Bucky avrebbe riconosciuto il ciuffo chiaro che scappava da sotto il lenzuolo ovunque, anche se l'alzheimer gli aveva consumato la mente, lui avrebbe conosciuto a memoria il profumo e la morbidezza di quei capelli. Adesso più che mai sentì che stava per svenire, l'unica cosa che voleva era accasciarsi su di lui e morire, seguirlo così da poter stare con lui per sempre.
Natasha scoprì il viso di Steve, così da mostrarlo meglio al moro. Aveva le labbra viola, ed il suo pallore era quasi disgustoso; gli occhi chiusi, in un'espressione dolce e rilassata, senza segni di sofferenza o dolore. Alla testa una ferita umida e profonda gli aveva sporcato alcune ciocche di capelli, ma di certo era l'ultima cosa che avrebbe impressionato Bucky. A lui faceva più senso la sua espressione. In quel momento avrebbe voluto avere con sè il quaderno dei ricordi, così da raccontare a Steve quello che aveva ricordato.
Era identico come nel suo ricordo, quella mattina, quando James se ne andò abbandonando il giovane ragazzino fra le coperte, dopo la loro prima notte d'amore. Sapeva che avrebbe dovuto andarsene per essere ricoverato in ospedale, e aveva cercato di essere più forte possibile, ma quando vide il viso di Steve, dolcemente addormentato, non riuscì a trattenersi, baciandogli la fronte senza rischiare di svegliarlo e versando una lacrima sul suo cuscino.

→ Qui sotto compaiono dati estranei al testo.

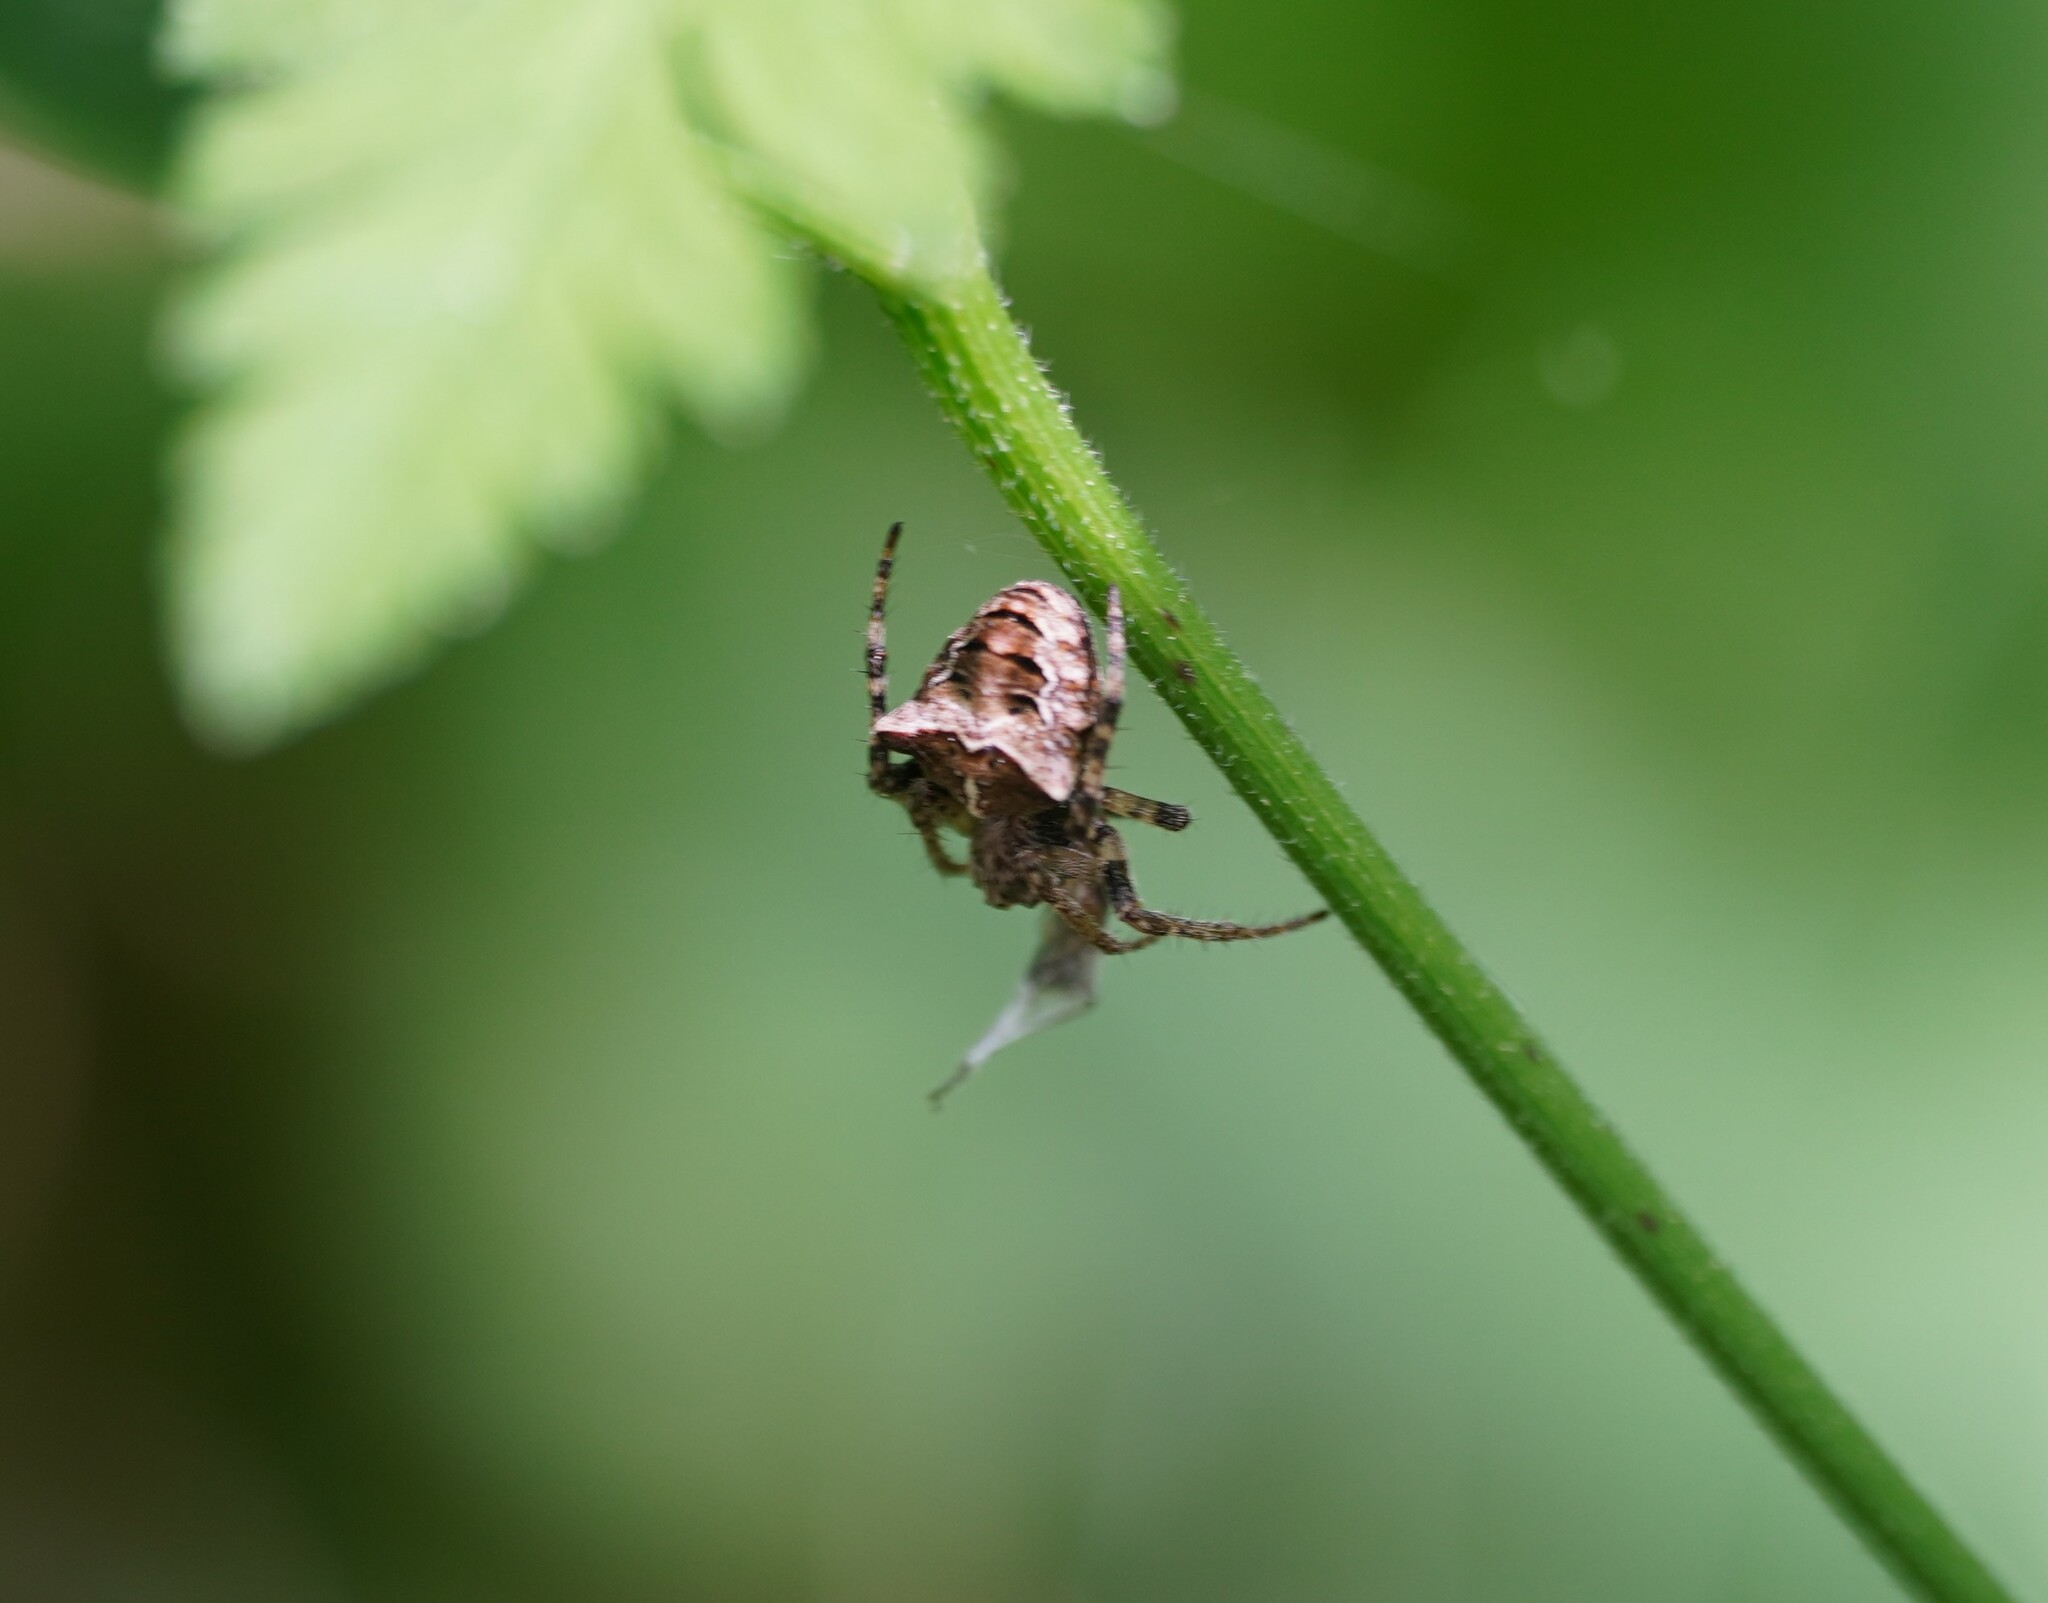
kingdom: Animalia
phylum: Arthropoda
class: Arachnida
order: Araneae
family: Araneidae
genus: Gibbaranea
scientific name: Gibbaranea bituberculata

Fece la stessa cosa in obitorio. Si piegò, stavolta le cose erano tanto cambiate, il giovane sergente delle scuole superiori era senza un braccio ed il ragazzino asmatico dai capelli biondi era morto su di un tavolo operatorio. Con l'unica mano rimasta gli sfiorò la pelle congelata, sentendo un dolore straziante sulle labbra quando baciò la sua fronte fredda. Una lacrima bagnò la guancia del cadavere, e Bucky strinse i denti sulla sua testa disperatamente.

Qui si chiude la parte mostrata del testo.